We are in the midst of a periodic revival of the brouhaha about “political” ambassadors. Those are the ones who come from outside the professional Foreign Service. The current excitement is appointees to Argentina and Hungary who have performed poorly in Senate confirmation hearings. Their primary qualifications were serving as “bundlers” of contributions for President Obama’s election campaigns. This has understandably roused both Republicans and professional diplomats to high dudgeon. They want more professional appointees.
But the matter is really not so simple. Ambassadors are supposed to be personal representatives of the chief of state. All in that sense are “political.” Senatorial approval is intended not primarily to verify their competence–few in the Senate would even claim to be able to do that–but rather to pass them through a political filter. Do they have any behavior in their backgrounds that could embarrass the United States? Can they be relied upon to represent the United States and its interests? Will they have the political skills to persuade the host country to do what Washington wants them to do?
This last question is especially important. Embassies do a great deal of reporting on what is going on in the host country. A good ambassador will contribute to that, but her primary roles these days are persuasion and leadership. Bundling may not appear at first glance relevant to diplomacy, but getting wealthy and powerful people to open their wallets is actually good preparation for getting foreigners to do what Washington wants them to do. It may also reflect good leadership skills that professional diplomats too often lack.
I served as a professional Foreign Service officer for 21 years. I had both professional and political ambassadors. Relatively few of the professional ones have the kind of preparation that enables them to sell. Virtually all of the political ones did.
One of my ambassadors had run a lumber distributorship in the Midwest. He was known to have cracked a bad joke about the Italian Navy in public before being named as ambassador to the Quirinale. Much of the professional Foreign Service regarded him with hostility. But up close I came to appreciate his enormous talent for sales. He taught me that one trainload of 2-by-4s of a particular quality is just like any other trainload of 2-by-4s and costs the same amount. If you are going to succeed at selling your trainload, you need a personal connection to the buyer. He kept a cheat sheet of ministers, their wives and children by his bedside and studied it every night. He knew which ones had studied in the US, what their professions were, which sports they enjoyed, the teams they rooted for, where they were born and raised. In my three years serving with him, the Italians (including their Navy) never failed to come around on anything important he asked.
Another of my “political” ambassadors had lived in Brazil until he was 15 or so. As ambassador there decades later, he would saunter into a minister’s office and say in teenage Portuguese slang the equivalent of “hey dude, what’s up?” Few professionals would do that. But his rapport with the Brazilians was extraordinary. Invited to an informal barbecue at a presidential retreat, the then military autocrat let it be known he was preparing to turn the country back to democratic rule. Brazil was just too big and complicated for the military to continue governing. The professional diplomats had their doubts. But that is what happened. The Americans had early notice of it because the ambassador knew how to banter.

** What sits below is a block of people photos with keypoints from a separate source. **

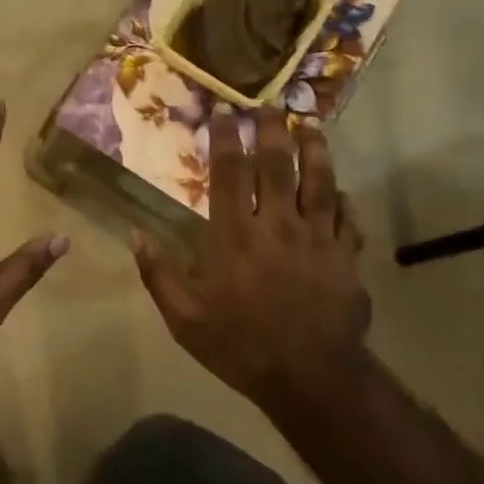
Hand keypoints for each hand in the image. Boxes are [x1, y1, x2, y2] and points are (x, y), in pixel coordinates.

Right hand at [133, 108, 370, 401]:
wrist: (311, 377)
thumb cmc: (240, 346)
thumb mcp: (184, 319)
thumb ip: (159, 274)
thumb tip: (136, 236)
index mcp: (235, 235)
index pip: (229, 172)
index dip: (225, 137)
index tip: (223, 111)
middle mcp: (277, 224)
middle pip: (277, 165)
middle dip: (271, 130)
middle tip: (270, 105)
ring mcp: (317, 238)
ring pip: (319, 182)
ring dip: (314, 150)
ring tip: (310, 127)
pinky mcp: (346, 257)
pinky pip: (347, 218)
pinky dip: (343, 200)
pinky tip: (340, 190)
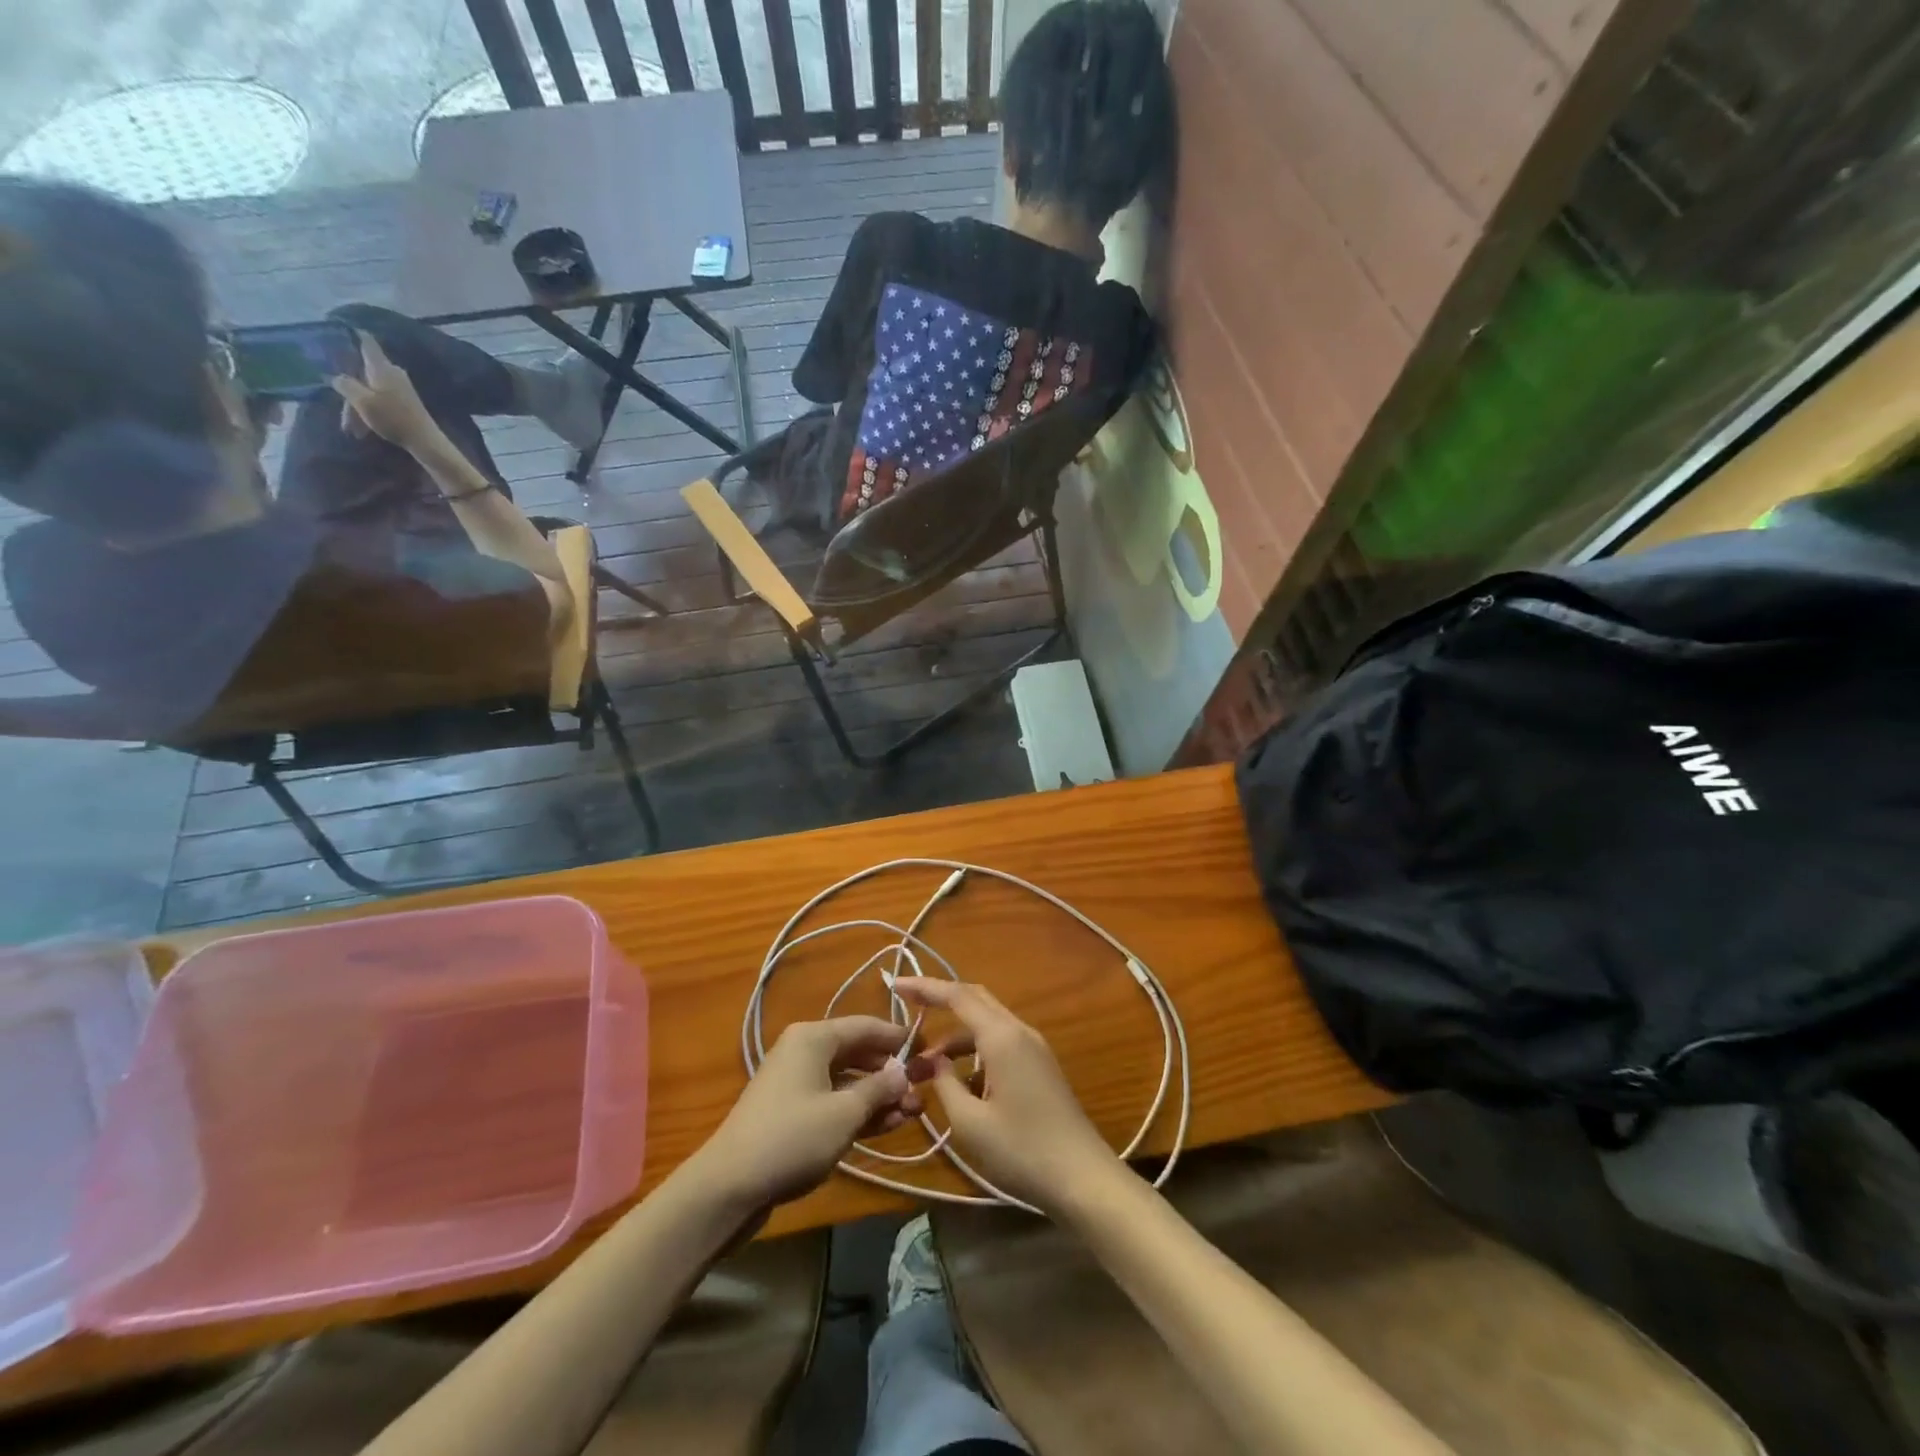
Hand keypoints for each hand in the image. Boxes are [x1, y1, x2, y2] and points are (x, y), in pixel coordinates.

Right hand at [332, 332, 439, 452]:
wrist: (426, 441)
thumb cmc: (393, 418)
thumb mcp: (362, 400)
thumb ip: (345, 384)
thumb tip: (337, 376)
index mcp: (381, 367)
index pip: (366, 341)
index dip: (353, 333)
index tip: (339, 328)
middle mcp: (392, 372)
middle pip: (362, 372)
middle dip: (349, 390)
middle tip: (342, 413)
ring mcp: (401, 387)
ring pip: (370, 389)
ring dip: (358, 407)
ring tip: (352, 429)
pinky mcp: (406, 401)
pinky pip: (380, 399)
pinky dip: (370, 411)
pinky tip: (363, 428)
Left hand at [686, 1017, 921, 1217]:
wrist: (729, 1186)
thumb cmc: (792, 1137)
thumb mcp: (844, 1112)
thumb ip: (879, 1089)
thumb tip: (903, 1073)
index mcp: (814, 1038)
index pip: (866, 1026)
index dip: (898, 1037)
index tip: (928, 1049)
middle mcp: (804, 1051)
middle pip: (857, 1053)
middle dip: (891, 1073)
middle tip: (923, 1090)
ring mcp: (796, 1082)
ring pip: (847, 1080)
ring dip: (878, 1095)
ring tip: (912, 1112)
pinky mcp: (792, 1111)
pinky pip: (833, 1101)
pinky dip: (858, 1110)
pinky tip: (886, 1125)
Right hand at [891, 978, 1119, 1215]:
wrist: (1083, 1178)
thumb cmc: (1022, 1150)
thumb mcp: (969, 1123)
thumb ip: (945, 1084)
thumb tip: (933, 1061)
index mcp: (1002, 1036)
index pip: (957, 995)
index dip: (925, 987)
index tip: (896, 984)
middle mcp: (1019, 1031)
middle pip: (975, 999)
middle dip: (940, 999)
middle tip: (906, 1005)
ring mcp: (1034, 1048)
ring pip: (987, 1023)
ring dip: (956, 1035)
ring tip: (925, 1065)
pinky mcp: (1040, 1066)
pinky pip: (1000, 1043)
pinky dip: (975, 1051)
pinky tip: (959, 1083)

I could of course tell good stories about professional diplomats as well, including a few of my own triumphs. Brazil’s decision with Argentina to abandon nuclear weapons ambitions owed something to my efforts several years earlier to persuade key people that national security requirements could be satisfied better without them. We brought half a million American troops through Fiumicino airport on their way to and from the Middle East for Desert Storm without incident, even though the first planes were already on their way across the Atlantic before the embassy was notified. In a matter of hours, we had persuaded the prime minister to give us blanket permission.
The biggest advantage I’ve seen of professionals over non-professionals is the inclination of some of the latter to do more of the host country’s bidding than they should. Many of them are used to business environments where trading of favors is very much part of the game. They don’t like instructions that tell them to get without providing anything they can give. Some of the supposedly personal representatives of the president have little connection to him but feel they need to prove their bona fides by delivering something the host country wants. This can cause big trouble: it isn’t easy to get the American bureaucracy to deliver on some ambassadorial commitments.
But the issue is not “political” vs “professional.” The issue is competence. Benjamin Franklin, John Adams and Thomas Jefferson were among our first chiefs of mission abroad, more than a century before the professional Foreign Service was created. President Obama is entitled to send whom he wants, provided they can pass muster in the Senate. I only ask that they be demonstrably competent, whether professional or not.